Se aprovada, a PEC 187 segue para uma Comissão Especial e, se lá tiver o mesmo fim, vai ao plenário da Câmara.
As duas propostas estavam tramitando apensadas, ou seja, em conjunto, o que permitiria votar um parecer com o conteúdo de ambas, posição defendida pelos ruralistas. Segundo o acordo definido nesta quarta, no entanto, os dispositivos da PEC 343 não poderão ser inseridos no relatório sobre a PEC 187. A oposição comprometeu-se a não obstruir a votação.
Na prática, se aprovados, dispositivos da PEC 343 acabariam com grande parte dos direitos das comunidades indígenas sobre suas terras.
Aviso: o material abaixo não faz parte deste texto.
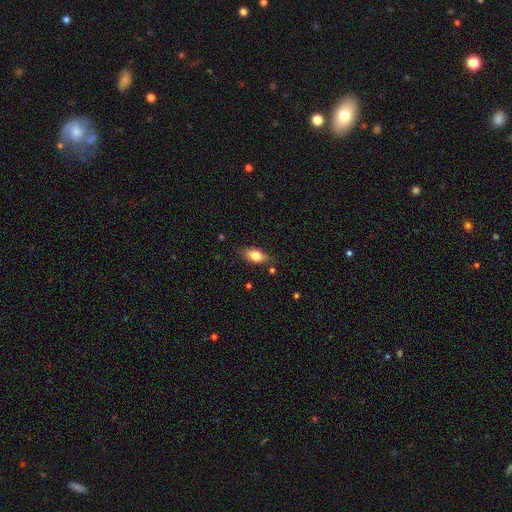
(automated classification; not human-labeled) Smooth or featured?
  - smooth: 76% *
  - featured or disk: 16%
  - star or artifact: 8%
How rounded?
  - in between: 85% *
  - round: 8%
  - cigar-shaped: 7%
Merging?
  - none: 79% *
  - minor disturbance: 16%
  - major disturbance: 3%
  - merger: 2%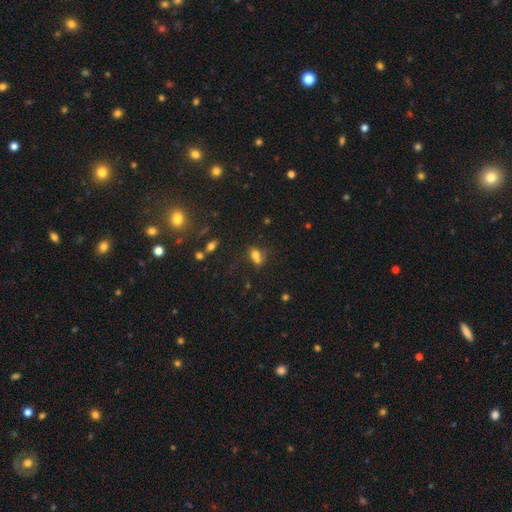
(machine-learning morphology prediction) This is likely a smooth galaxy (64%). How rounded: likely in between (64%). Merging: marginally merger (40%).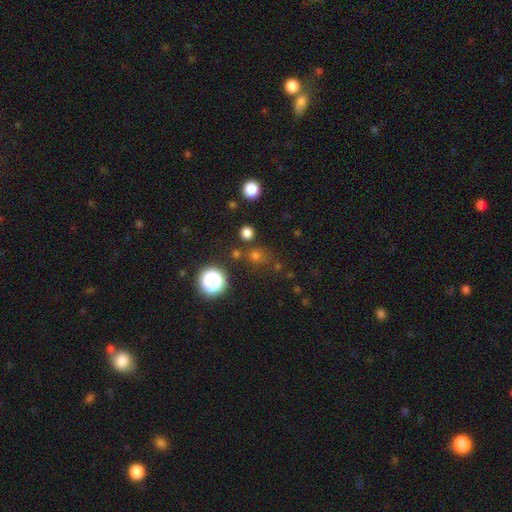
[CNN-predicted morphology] Smooth or featured: smooth — 61% (star or artifact — 32%)
How rounded: round — 85% (in between — 14%)
Merging: none — 74% (minor disturbance — 11%)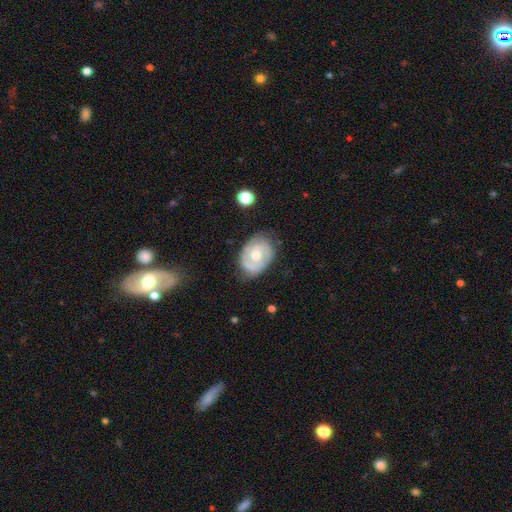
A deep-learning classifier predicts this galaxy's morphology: This is likely a featured or disk galaxy (67%). It is clearly not viewed edge-on (96%). Bar: likely no (66%). Spiral arm pattern: likely yes (78%). Spiral arm count: likely 2 (61%). Spiral winding: possibly tight (51%). Central bulge: likely moderate (69%). Merging: likely none (67%).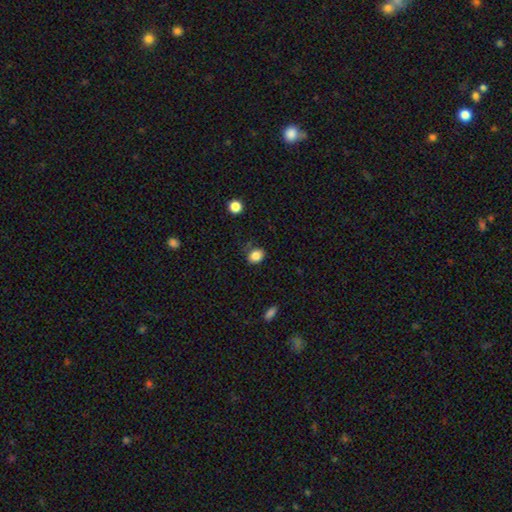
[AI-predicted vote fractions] Overall: smooth (84%). How rounded: round (54%; in between 45%). Merging: none (76%).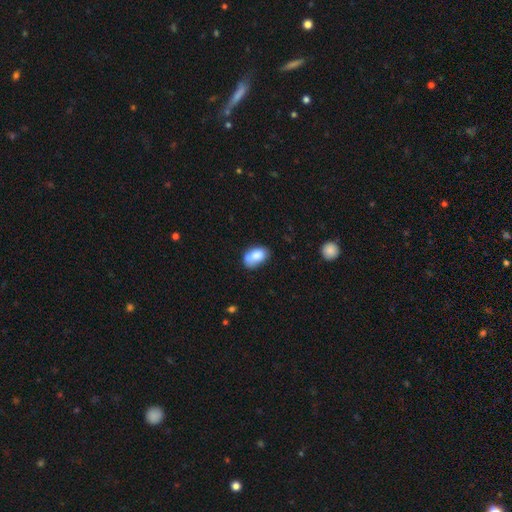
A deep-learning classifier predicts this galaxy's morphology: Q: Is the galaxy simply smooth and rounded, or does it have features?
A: smooth — 78%.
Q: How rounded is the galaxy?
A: in between — 87%.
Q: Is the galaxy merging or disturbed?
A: none — 48%.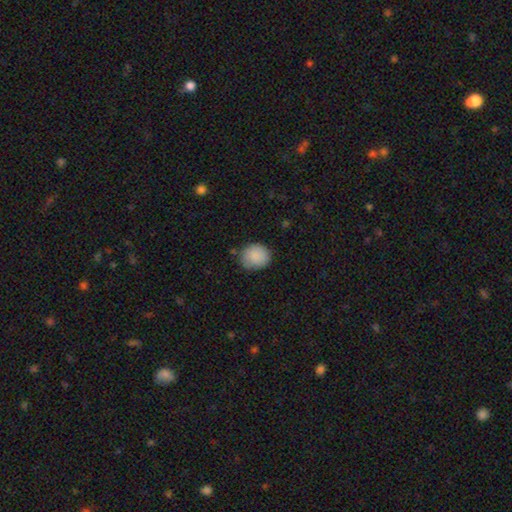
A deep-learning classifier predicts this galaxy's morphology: Smooth or featured: smooth — 88% (star or artifact — 7%)
How rounded: round — 73% (in between — 26%)
Merging: none — 75% (minor disturbance — 19%)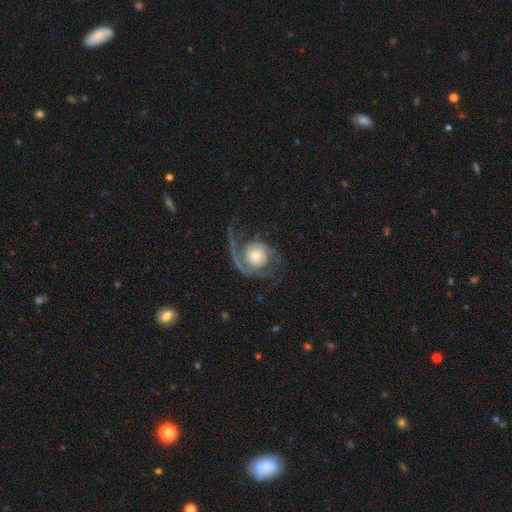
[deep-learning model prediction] A featured or disk galaxy (80%) with no bar (77%), 2 (51%) loose (39%) spiral arms (92%) and a moderate central bulge (53%).

Vote fractions:
- Smooth or featured? featured or disk: 80% / smooth: 14% / star or artifact: 6%
- Edge-on disk? no: 97% / yes: 3%
- Bar? no: 77% / weak: 17% / strong: 5%
- Spiral arms? yes: 92% / no: 8%
- Spiral winding? loose: 39% / medium: 38% / tight: 23%
- Spiral arm count? 2: 51% / 1: 30% / can't tell: 8% / 3: 6% / 4: 3% / more than 4: 2%
- Bulge size? moderate: 53% / small: 34% / large: 10% / dominant: 2% / none: 1%
- Merging? none: 46% / major disturbance: 35% / minor disturbance: 15% / merger: 3%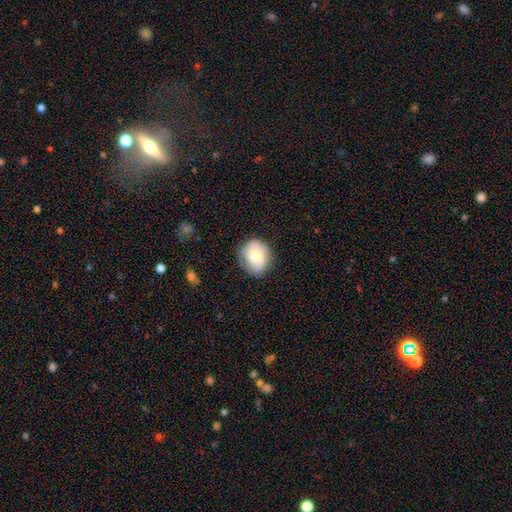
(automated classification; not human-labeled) smooth 59%, featured or disk 33%, star or artifact 8%. Down the decision tree: how rounded — round (74%); merging — none (78%).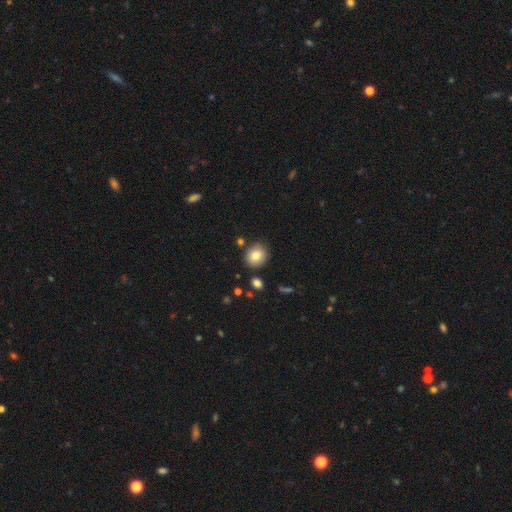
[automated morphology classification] Smooth or featured?
  - smooth: 81% *
  - featured or disk: 10%
  - star or artifact: 9%
How rounded?
  - round: 76% *
  - in between: 23%
  - cigar-shaped: 1%
Merging?
  - none: 85% *
  - minor disturbance: 9%
  - merger: 4%
  - major disturbance: 2%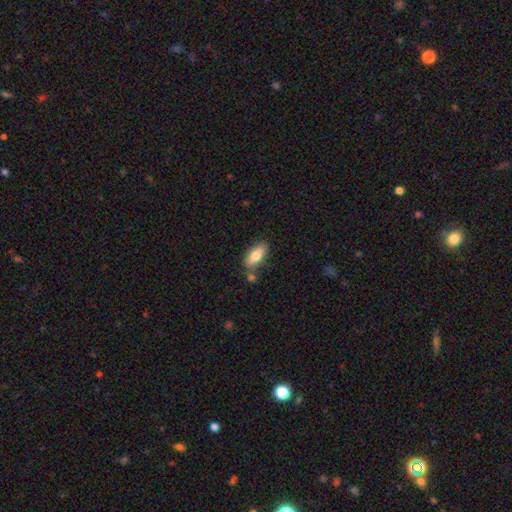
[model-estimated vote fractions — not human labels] The model was most divided on "smooth or featured": smooth: 74%, featured or disk: 20%, star or artifact: 6%. More confident: how rounded — in between (76%); merging — none (72%).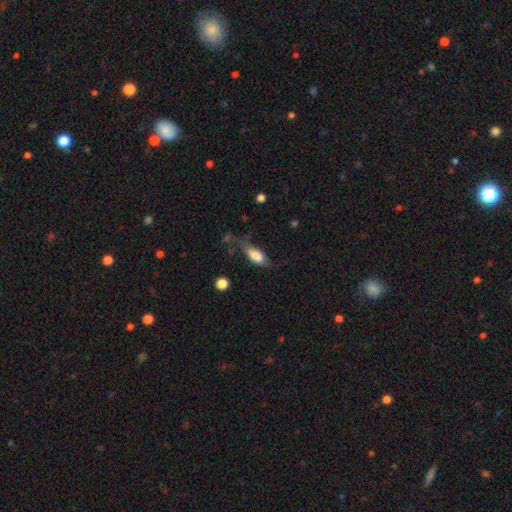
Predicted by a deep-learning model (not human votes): smooth_or_featured: smooth (p=0.76) [alt: featured or disk p=0.15]
how_rounded: in between (p=0.81) [alt: cigar-shaped p=0.15]
merging: none (p=0.35) [alt: minor disturbance p=0.32]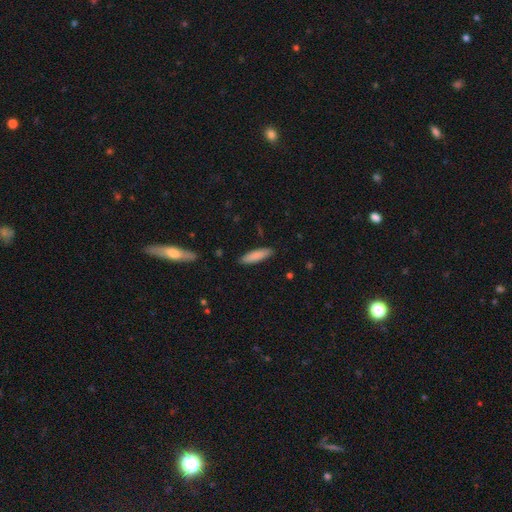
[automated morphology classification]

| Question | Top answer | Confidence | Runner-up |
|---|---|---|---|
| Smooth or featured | smooth | 86% | featured or disk (8%) |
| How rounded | cigar-shaped | 66% | in between (33%) |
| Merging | none | 89% | minor disturbance (9%) |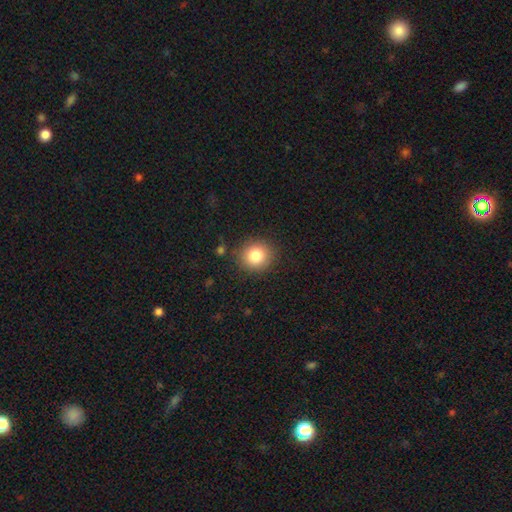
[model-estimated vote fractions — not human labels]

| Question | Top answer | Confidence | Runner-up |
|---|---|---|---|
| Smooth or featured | smooth | 82% | star or artifact (11%) |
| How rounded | round | 87% | in between (12%) |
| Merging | none | 87% | minor disturbance (8%) |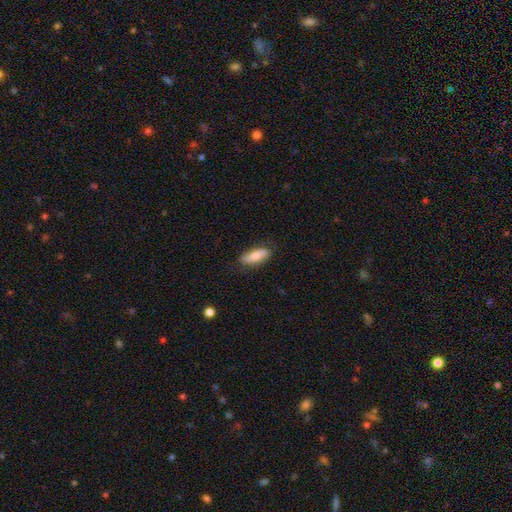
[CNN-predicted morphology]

O projeto prevê que até metade de uma determinada Terra Indígena (TI) possa ser arrendada a produtores rurais, sem participação ou consulta às populações da área, apenas com a autorização da Fundação Nacional do Índio (Funai). O projeto também acaba com a necessidade do Congresso chancelar projetos de mineração ou hidrelétricas nesses mesmos territórios. Já a PEC 187/2016 apenas autoriza as populações indígenas a realizar atividades agropecuárias ou florestais - o que já é permitido pela legislação vigente.
De acordo com a Constituição, as TIs são bens da União e os índios têm sua posse permanente e o usufruto exclusivo de seus recursos naturais. No caso da exploração mineral e hidrelétrica, o texto constitucional garante a partilha dos resultados dos empreendimentos com as comunidades por meio de royalties, prevê a necessidade de regulamentação do tema por lei, consulta às comunidades envolvidas e autorização do Congresso. A Constituição exige ainda que a concessão ou alienação de qualquer área federal de mais de 2,5 mil hectares também seja precedida de consulta ao Legislativo federal(saiba mais).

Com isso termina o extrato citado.